■ **EXERCISE TASK**: Extend the passage on slowing down password hashing, starting right after its final sentence.

■ **SOURCE TEXT**:
Let’s assume we are going to allow users to select short passwords. This means that we need to decrease the computeSpeed value which means we need to slow down the computation of the hash. How do we accomplish that?
The way that the security industry has been solving this problem is by continuing to increase the algorithmic complexity, which in turn causes the computer to spend more time generating one-way hashes. Examples of these algorithms include BCrypt, SCrypt, PBKDF2, and others. These algorithms are specifically designed to cause the CPU/GPU of the computer to take an excessive amount of time generating a single hash.
If we can reduce the computeSpeed value from 4.4e13 to something much smaller such as 1,000, our compute time for passwords between 6 and 8 characters long become much better. In other words, if we can slow down the computer so it takes longer for each hash it has to generate, we can increase the length of time it will take to calculate all of the possible passwords.

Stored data
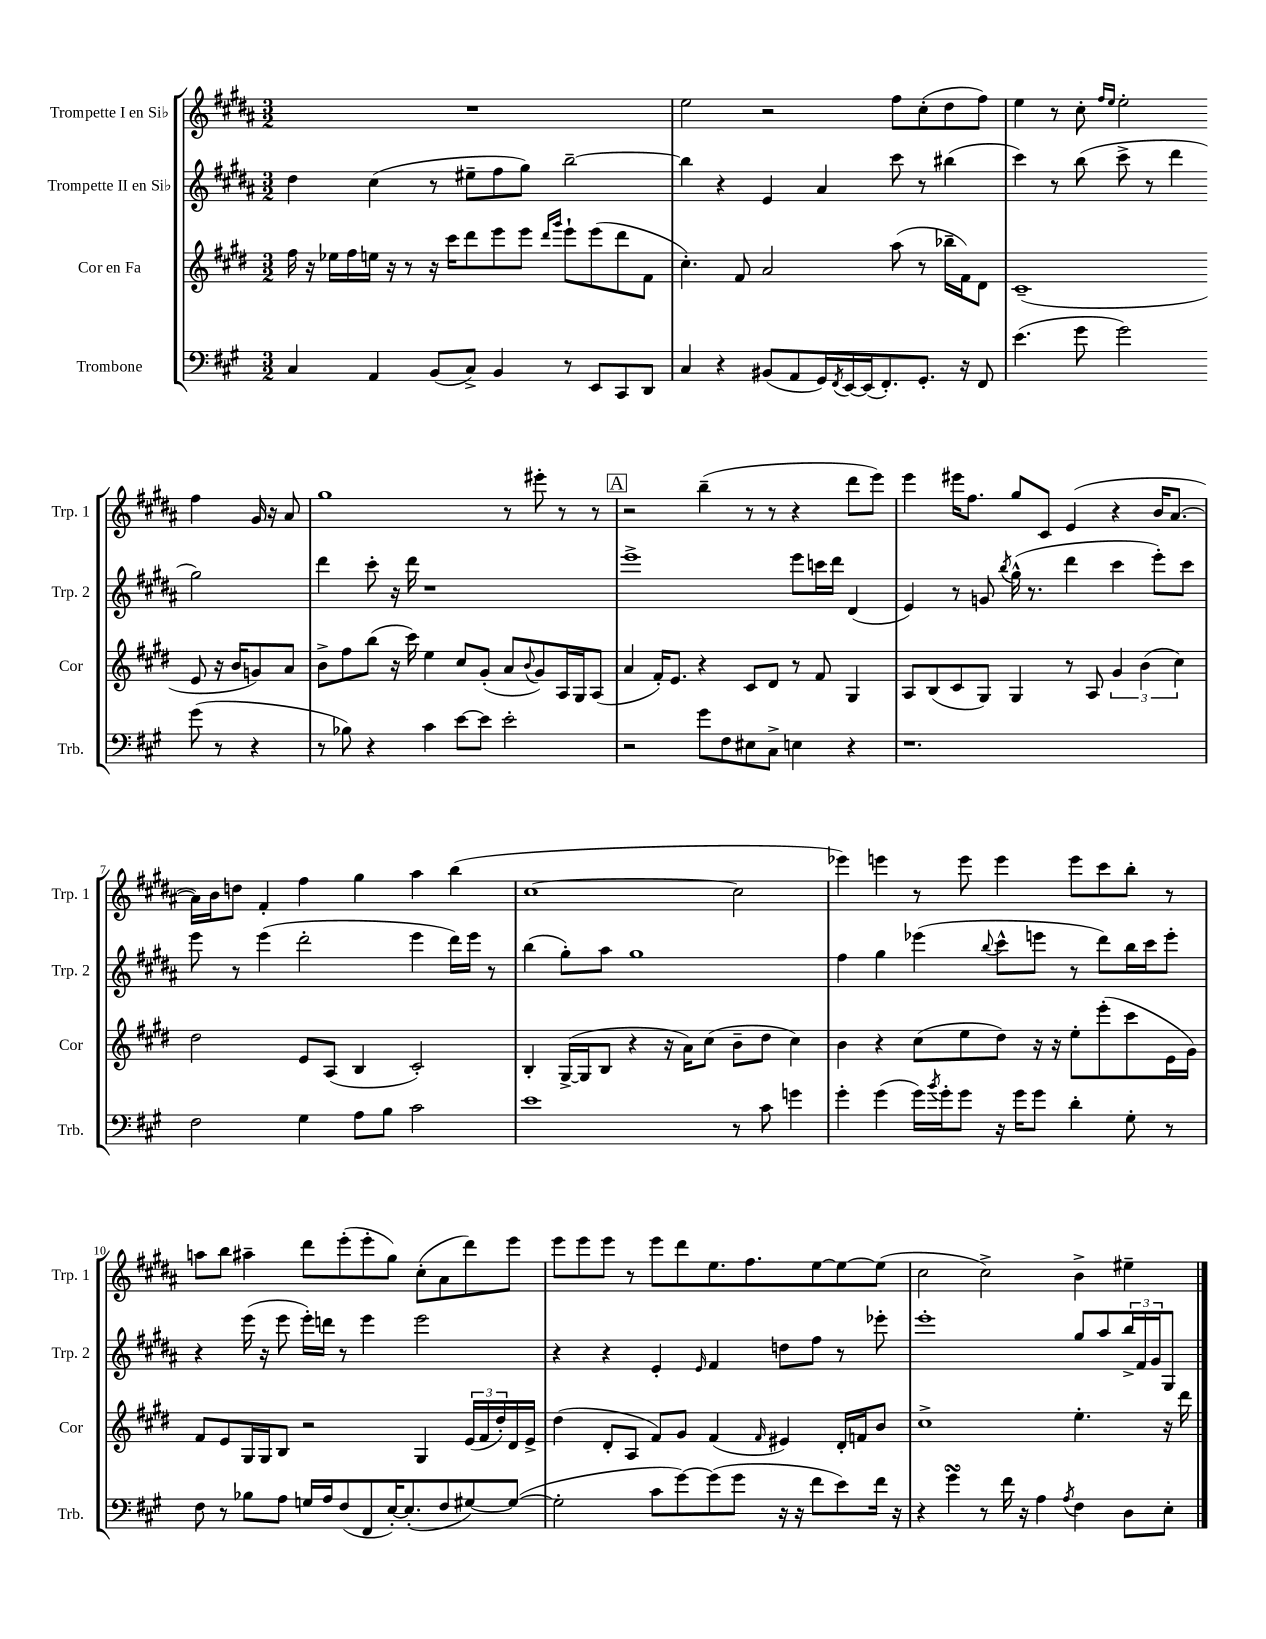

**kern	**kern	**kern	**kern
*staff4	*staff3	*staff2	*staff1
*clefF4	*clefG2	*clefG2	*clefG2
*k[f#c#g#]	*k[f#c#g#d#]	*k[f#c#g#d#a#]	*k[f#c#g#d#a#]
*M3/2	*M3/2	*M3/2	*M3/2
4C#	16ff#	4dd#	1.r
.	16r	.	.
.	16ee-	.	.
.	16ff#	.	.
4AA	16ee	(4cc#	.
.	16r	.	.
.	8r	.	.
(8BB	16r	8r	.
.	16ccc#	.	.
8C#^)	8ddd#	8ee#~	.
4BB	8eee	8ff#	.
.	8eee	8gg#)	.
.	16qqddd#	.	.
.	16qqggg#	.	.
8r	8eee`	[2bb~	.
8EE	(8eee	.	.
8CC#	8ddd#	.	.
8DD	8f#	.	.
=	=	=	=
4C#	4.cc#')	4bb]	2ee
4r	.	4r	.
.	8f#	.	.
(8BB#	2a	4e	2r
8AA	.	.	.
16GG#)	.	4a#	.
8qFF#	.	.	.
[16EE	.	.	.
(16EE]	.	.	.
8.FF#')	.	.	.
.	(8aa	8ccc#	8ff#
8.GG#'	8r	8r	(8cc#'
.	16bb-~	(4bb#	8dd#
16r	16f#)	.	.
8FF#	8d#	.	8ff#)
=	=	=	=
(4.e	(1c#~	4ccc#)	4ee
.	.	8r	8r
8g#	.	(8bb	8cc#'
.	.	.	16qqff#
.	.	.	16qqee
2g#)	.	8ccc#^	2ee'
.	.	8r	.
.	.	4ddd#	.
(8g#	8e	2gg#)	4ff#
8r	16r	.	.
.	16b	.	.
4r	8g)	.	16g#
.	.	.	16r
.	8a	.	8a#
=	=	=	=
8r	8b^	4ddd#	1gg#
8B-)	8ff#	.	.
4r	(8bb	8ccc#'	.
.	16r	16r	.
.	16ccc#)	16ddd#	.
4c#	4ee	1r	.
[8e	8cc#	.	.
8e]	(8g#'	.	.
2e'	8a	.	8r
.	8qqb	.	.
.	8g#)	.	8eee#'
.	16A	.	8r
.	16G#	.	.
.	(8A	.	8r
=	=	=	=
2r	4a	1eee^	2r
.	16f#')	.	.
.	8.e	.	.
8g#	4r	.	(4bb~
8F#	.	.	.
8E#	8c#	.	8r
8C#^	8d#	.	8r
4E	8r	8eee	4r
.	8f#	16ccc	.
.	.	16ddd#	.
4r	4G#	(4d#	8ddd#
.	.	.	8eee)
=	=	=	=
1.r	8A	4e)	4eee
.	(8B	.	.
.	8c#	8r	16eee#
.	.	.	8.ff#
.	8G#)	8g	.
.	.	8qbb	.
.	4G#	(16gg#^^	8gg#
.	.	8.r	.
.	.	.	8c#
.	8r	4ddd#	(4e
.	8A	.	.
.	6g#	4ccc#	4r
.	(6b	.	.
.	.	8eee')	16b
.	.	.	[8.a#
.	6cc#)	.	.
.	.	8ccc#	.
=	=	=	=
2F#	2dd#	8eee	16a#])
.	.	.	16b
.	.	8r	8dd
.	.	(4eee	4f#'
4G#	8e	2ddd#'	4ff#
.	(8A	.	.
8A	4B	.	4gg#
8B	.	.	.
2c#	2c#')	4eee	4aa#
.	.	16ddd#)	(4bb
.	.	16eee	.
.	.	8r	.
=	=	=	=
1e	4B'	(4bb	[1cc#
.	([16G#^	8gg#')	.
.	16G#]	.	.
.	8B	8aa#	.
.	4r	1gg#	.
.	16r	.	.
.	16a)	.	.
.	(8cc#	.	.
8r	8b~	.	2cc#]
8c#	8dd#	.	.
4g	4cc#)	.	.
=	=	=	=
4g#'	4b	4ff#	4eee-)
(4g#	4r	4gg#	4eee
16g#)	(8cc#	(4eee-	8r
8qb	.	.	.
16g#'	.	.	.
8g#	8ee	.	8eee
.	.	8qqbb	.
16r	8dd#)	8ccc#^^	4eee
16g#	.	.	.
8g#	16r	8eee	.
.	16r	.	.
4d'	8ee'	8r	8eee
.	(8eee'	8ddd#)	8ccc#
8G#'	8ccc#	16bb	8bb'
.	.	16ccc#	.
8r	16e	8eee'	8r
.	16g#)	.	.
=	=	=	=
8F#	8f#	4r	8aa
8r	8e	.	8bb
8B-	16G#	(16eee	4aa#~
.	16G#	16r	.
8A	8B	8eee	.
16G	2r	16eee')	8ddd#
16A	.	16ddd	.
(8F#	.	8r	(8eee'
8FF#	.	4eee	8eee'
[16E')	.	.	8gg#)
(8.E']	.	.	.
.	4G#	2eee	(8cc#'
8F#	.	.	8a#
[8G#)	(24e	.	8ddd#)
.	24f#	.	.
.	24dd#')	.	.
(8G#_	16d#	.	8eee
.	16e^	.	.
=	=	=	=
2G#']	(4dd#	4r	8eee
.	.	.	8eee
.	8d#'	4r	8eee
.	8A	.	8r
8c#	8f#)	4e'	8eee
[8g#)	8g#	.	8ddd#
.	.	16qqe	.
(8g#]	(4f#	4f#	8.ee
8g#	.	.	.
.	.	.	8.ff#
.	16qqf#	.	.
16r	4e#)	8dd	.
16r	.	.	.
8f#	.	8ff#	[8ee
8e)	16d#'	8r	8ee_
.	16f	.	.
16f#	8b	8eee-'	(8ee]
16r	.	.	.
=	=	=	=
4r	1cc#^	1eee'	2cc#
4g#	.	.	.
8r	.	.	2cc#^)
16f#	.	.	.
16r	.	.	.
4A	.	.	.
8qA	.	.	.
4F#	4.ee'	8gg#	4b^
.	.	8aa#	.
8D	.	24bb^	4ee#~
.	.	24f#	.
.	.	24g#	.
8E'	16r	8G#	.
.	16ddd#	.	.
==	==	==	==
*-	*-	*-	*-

■ **EXPECTED OUTPUT**:
computeSpeed = 1e3
possiblePasswords = 100⁸ + 100⁷ + 100⁶ = 1.0101e16
numberOfSeconds = possiblePasswords / computeSpeed = 10,101,000,000,000 or 10.1 trillion
numberOfMinutes = numberOfSeconds / 60 = 168,350,000,000 or 168.35 billion
numberOfHours = numberOfMinutes / 60 = 2,805,833,333 or 2.8 billion
numberOfDays = numberOfHours / 24 = 116,909,722 or 116.9 million
numberOfYears = numberOfDays / 365 = 320,300
Not bad. By slowing down the hash computation, we have increased the time from 4 minutes using our Bitcoin rig to 320,300 years. In this comparision you can see the practical difference between using SHA2 and BCrypt. BCrypt is purpose built to be extremely slow in comparison to SHA2 and other more traditional hashing algorithms.
And here lies the debate that the security industry has been having for years:
Do we allow users to use short passwords and put the burden on the computer to generate hashes as slowly as reasonably still secure? Or do we force users to use long passwords and just use a fast hashing algorithm like SHA2 or SHA512?
Some in the industry have argued that enough is enough with consuming massive amounts of CPU and GPU cycles simply computing hashes for passwords. By forcing users to use long passwords, we get back a ton of computing power and can reduce costs by shutting off the 42 servers we have to run to keep up with login volumes.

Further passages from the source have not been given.